Background Echocardiographic reference values for interventricular septal (IVS) thickness (upper reference limit [URL] 11.2 mm in women vs. 12.4 mm in men), and posterior wall (PW) thickness (URL 11.5 mm vs. 12.3 mm, respectively) exist. According to a European Society of Cardiology position statement, cardiac amyloidosis (CA) should be suspected when left ventricular (LV) wall thickness is ≥12 mm and at least one red flag is present. Given the normal difference between men and women, a same cut–off might cause a diagnostic delay in women. Methods Consecutive patients diagnosed with amyloid transthyretin (ATTR)–CA at 3 centers were evaluated. Results The cohort included 302 patients (Pisa, n=215; Brescia, n=58; Trieste, n=29). Women (n=49, 16%) were older than men (median age 83 years [interquartile range 80–85] vs. 80 years [76–84], p=0.009), but their survival free from all–cause death (p=0.380) or heart failure (HF) hospitalization (p=0.381) did not differ significantly. N–terminal pro–B–type natriuretic peptide values (p=0.897), the proportion of patients with variant ATTR (p=0.369), the prevalence of hypertension (p=0.659), diabetes (p=0.629), or New York Heart Association class III–IV (p=0.613) were not different. LV ejection fraction was 53% (43–60%) in women vs. 50% (43–65%) in men (p=0.066), and tricuspid annular plane systolic excursion was 16 mm (13–20) in women vs. 16 mm (14–19) in men (p=0.674). Even relative wall thickness (RWT) did not differ significantly (0.61 [0.49–0.98] in women vs. 0.69 [0.57–0.87] in men; p=0.448).
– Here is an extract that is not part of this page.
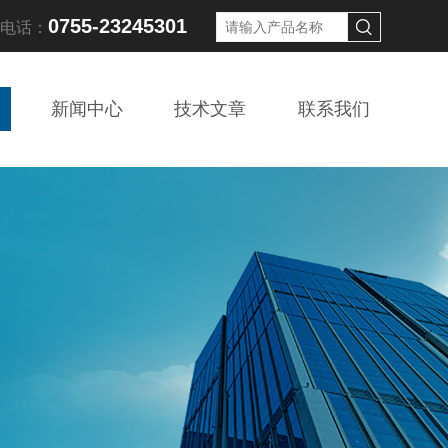
0755-23245301
线电话：
新闻中心
技术文章
联系我们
Conversely, women had lower IVS (15 mm [14–18] vs. 17 mm [15–20]) and PW thickness (13 mm [12–16] vs. 15 mm [13–17]). These differences disappeared when IVS and PW thicknesses were indexed for height (as m), height2,7, or body surface area: IVS, p=0.150, 0.212, 0.325, respectively; PW, p=0.309, 0.107, 0.743, respectively. Conclusions At the time of diagnosis, women with ATTR–CA are older, but their biventricular function, the pattern of LV remodeling, and final outcome did not differ significantly from men, suggesting a similar disease stage. Even indexed IVS or PW thicknesses are similar, while non–indexed measures may point to a less advanced disease and then be misleading. Indexed measures or sex–specific cut–offs (e.g., 11 mm in women vs. 12 mm in men) to suspect CA might be considered.